Below are records; report how many of their lines contain the word "Figure", giving only the number.

Top of INPUT RECORDS

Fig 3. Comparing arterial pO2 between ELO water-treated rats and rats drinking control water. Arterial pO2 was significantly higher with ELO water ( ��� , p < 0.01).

Bottom of INPUT RECORDS
Top of INPUT RECORDS

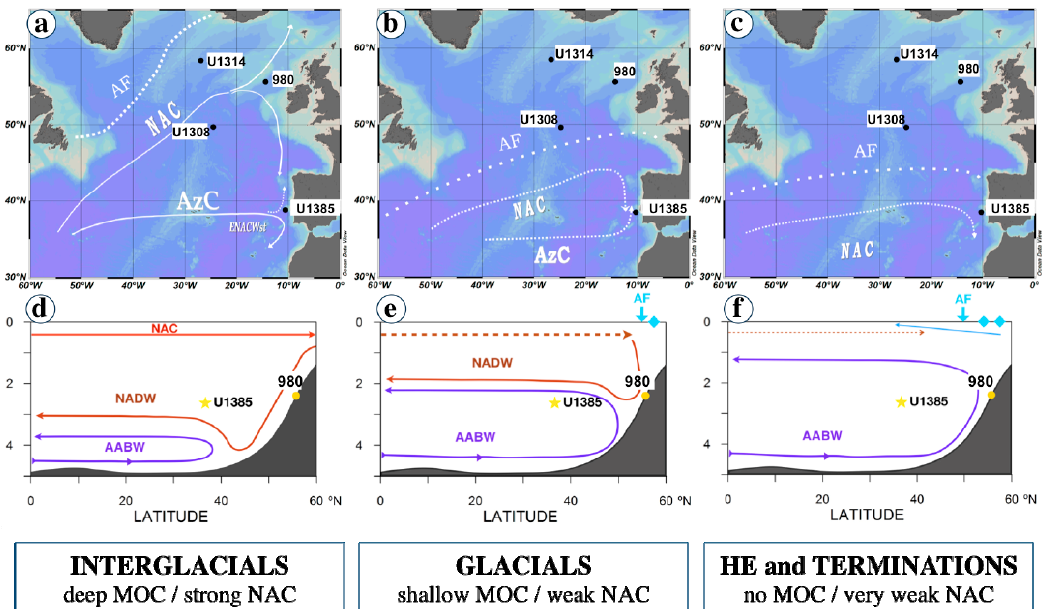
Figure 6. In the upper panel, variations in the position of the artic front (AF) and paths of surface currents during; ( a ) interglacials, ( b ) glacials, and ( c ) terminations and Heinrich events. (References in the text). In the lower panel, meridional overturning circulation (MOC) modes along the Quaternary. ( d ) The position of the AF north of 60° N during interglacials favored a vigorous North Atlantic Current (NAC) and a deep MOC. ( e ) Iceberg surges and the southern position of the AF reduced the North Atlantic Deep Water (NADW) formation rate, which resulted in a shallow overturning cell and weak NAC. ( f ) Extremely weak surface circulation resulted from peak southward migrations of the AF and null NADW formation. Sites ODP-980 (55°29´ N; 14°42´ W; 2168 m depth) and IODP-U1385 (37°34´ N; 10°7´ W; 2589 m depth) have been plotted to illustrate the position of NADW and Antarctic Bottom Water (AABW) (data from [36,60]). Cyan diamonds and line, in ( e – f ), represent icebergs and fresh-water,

Bottom of INPUT RECORDS
Top of INPUT RECORDS

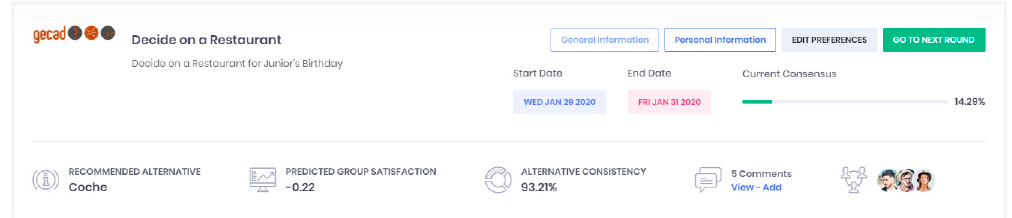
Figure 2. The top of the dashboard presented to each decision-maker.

Bottom of INPUT RECORDS

== SOLUTION TO THE EXERCISE ==
2